Author: Editorial
Publication: Free Press Journal
Date: August 8, 2007
Is secularism what our Comrades say it is?
Or is there a basic definition of one of the most abused terms currently in
use Indian politics? Broadly speaking, for a layman secularism ought to mean
a conscious erection of an impregnable wall between religion and politics.
Neither the State nor politicians ought to
demolish this wall while going about their affairs. Now, politicians could
be highly religious in their private lives. Or could be absolute atheists.
But so long as they did not mix religion with politics they were adhering
to the laudatory concept of secularism.
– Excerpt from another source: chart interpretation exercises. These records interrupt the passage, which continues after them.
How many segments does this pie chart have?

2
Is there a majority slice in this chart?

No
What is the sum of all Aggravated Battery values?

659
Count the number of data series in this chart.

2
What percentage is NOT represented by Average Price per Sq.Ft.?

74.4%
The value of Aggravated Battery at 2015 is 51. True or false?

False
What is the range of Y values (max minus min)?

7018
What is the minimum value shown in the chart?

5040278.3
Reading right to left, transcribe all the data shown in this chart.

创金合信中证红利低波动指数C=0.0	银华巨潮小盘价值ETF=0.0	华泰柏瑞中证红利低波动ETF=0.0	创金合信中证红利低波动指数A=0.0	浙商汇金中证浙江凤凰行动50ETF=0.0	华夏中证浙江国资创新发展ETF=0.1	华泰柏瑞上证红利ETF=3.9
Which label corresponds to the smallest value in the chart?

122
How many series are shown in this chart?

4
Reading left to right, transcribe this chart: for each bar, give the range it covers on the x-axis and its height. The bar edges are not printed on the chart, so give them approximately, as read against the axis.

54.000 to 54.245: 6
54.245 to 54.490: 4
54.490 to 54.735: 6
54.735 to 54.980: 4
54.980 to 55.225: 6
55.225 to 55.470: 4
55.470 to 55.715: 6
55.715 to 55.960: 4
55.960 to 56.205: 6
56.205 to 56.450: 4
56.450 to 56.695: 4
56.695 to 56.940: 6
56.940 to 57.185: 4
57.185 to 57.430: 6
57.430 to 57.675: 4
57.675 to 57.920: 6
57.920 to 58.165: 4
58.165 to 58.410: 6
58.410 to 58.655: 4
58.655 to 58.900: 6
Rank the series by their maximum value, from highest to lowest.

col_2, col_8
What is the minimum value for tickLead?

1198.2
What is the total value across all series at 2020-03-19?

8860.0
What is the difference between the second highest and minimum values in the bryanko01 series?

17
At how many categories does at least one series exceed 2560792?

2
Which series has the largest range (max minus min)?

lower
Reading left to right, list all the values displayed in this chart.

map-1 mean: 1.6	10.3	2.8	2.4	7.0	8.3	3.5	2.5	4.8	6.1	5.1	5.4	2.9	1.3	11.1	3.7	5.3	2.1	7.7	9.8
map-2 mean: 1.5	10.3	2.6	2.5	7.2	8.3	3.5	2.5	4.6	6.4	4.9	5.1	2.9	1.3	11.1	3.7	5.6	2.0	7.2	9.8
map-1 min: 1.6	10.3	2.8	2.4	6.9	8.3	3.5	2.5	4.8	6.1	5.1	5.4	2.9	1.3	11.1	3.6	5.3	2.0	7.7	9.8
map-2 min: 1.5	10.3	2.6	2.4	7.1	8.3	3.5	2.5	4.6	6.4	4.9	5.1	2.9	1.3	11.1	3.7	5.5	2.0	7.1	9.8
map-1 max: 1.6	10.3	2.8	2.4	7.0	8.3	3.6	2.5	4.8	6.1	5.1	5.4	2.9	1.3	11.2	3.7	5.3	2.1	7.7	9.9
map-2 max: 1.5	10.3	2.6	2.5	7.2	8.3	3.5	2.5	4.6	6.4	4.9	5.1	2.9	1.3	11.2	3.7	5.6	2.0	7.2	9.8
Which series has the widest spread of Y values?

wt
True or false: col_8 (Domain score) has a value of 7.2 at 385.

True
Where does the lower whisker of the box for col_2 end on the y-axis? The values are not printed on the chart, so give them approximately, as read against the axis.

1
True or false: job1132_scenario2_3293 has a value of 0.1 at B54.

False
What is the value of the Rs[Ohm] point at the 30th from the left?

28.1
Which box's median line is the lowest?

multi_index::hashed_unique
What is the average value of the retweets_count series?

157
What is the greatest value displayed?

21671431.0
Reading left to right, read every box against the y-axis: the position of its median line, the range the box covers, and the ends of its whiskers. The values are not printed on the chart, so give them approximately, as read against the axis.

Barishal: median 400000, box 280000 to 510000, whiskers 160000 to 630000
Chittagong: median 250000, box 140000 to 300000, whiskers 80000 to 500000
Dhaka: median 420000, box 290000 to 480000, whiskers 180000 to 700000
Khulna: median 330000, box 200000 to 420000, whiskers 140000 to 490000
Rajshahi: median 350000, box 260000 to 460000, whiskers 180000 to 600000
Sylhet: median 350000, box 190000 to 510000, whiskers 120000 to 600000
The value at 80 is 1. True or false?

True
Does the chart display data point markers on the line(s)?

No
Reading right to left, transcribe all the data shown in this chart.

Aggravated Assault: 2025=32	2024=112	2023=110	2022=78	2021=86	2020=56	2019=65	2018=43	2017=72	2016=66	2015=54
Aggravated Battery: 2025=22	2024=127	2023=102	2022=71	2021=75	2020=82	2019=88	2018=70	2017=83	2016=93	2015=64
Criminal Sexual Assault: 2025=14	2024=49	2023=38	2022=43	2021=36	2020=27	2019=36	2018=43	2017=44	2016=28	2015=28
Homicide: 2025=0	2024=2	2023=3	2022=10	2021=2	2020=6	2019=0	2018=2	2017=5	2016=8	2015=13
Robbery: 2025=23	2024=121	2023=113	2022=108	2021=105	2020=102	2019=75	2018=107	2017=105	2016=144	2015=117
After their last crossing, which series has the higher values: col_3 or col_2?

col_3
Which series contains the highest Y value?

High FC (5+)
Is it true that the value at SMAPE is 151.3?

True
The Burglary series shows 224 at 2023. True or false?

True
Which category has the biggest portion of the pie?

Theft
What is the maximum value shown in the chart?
The above, somewhat lengthy, amplification
of the term `secularism' was necessitated by the unseemly competition between
the Kerala Comrades and the Kerala unit of the Congress Party with each trying
to claim as his own the State's most powerful Islamic fundamentalist leader,
Abdul Nazer Mahdani.
That both the parties do not tire of advertising
their faith in secularism is public knowledge. That they lose no opportunity
to dub the opposition BJP as anti-secular, nay, communal is also commonly
known. But what is not widely appreciated is that both these self-styled secular
parties seek to woo the minority Muslim community with the same sort of soft
`communalism' which the BJP is accused of using in order to appeal to the
majority Hindu community.
A distorted political discourse and the reluctance
of the liberal English-language media to hold the self-styled secularists
to their own professions of faith in this alien concept, which strictly canvasses
a divorce of religion from politics, has resulted in the Marxist and Congress
hypocrisy to go unchallenged.
Last week S. A. Basha, founder of the Islamic
fundamentalist outfit, Al Ummah, was convicted along with 72 others for the
1998 Coimbatore blasts. Though the real target of the blasts, L.K. Advani,
had miraculously escaped, 58 people were left dead by the blasts at the election
rally scheduled to be addressed by the BJP leader.
Most notable among those who was acquitted
for want of evidence was Mahdani. Mahdani was in jail during the trial. By
all accounts the left secularists were always solicitous of his well-being
in prison, ensuring that all creature comforts were provided to him during
his stay there. Immediately upon his release, the leaders of the ruling Left
Democratic Front and the opposition United Democratic Front rushed to hail
his acquittal as an act of personal vindication. Mahdani was feted at a public
reception with the leaders of the rival front competing with another to lay
claim on him.
An unabashed Islamic fundamentalist who spews
venom against secularism and its cohorts, he was in great demand by the self-styled
purveyors of secularism. Kerala Chief Minister V. S. Achuthanandan hailed
the verdict as did his bitter rival and the CPI(M) Kerala unit chief, Pinarayi
Vijayan. Likewise, the Congress leaders too expressed similar sentiments while
trying to ingratiate themselves with the radical Islamic leader.
Now, it maybe that the votes of the Muslim
community in Kerala are crucial to the rival political fronts. Often the wining
difference of one or less percentage between rival fronts would depend on
as to which front manages to win over the en bloc Muslim vote in the State.
This gives Mahdani and his political outfit, People's Democratic Party, an
inordinately high importance in the politics of Kerala.
But, then, the demands of electoral politics
ought not to cancel out the self-avowed faith of our Comrades and Congressmen
in secularism, or should it? Unfortunately, true believers in secularism,
believers in the separation of religion and State and its affairs, would feel
let down by the naked pursuit of Mahdani by the leaders of the two fronts.
If the Karats and the Yechurys and Sonia Gandhi
have not reacted in protest, it is because they too realize the value of Mahadani
to their respective parties in Kerala. Politics sans principles having been
reduced to a no-holds-barred pursuit of power for its own sake, it matters
little to politicians whether they pander to Muslim or Hindu fundamentalists.
It is, therefore, time politicians stopped
hurling terms such as secularists and communalists as invectives at one another.
These have been denuded of all meaning thanks to their opportunistic conduct.
When it comes to votes, all are secularists or communalists. For, truly, in
the Indian context the two terms are interchangeable.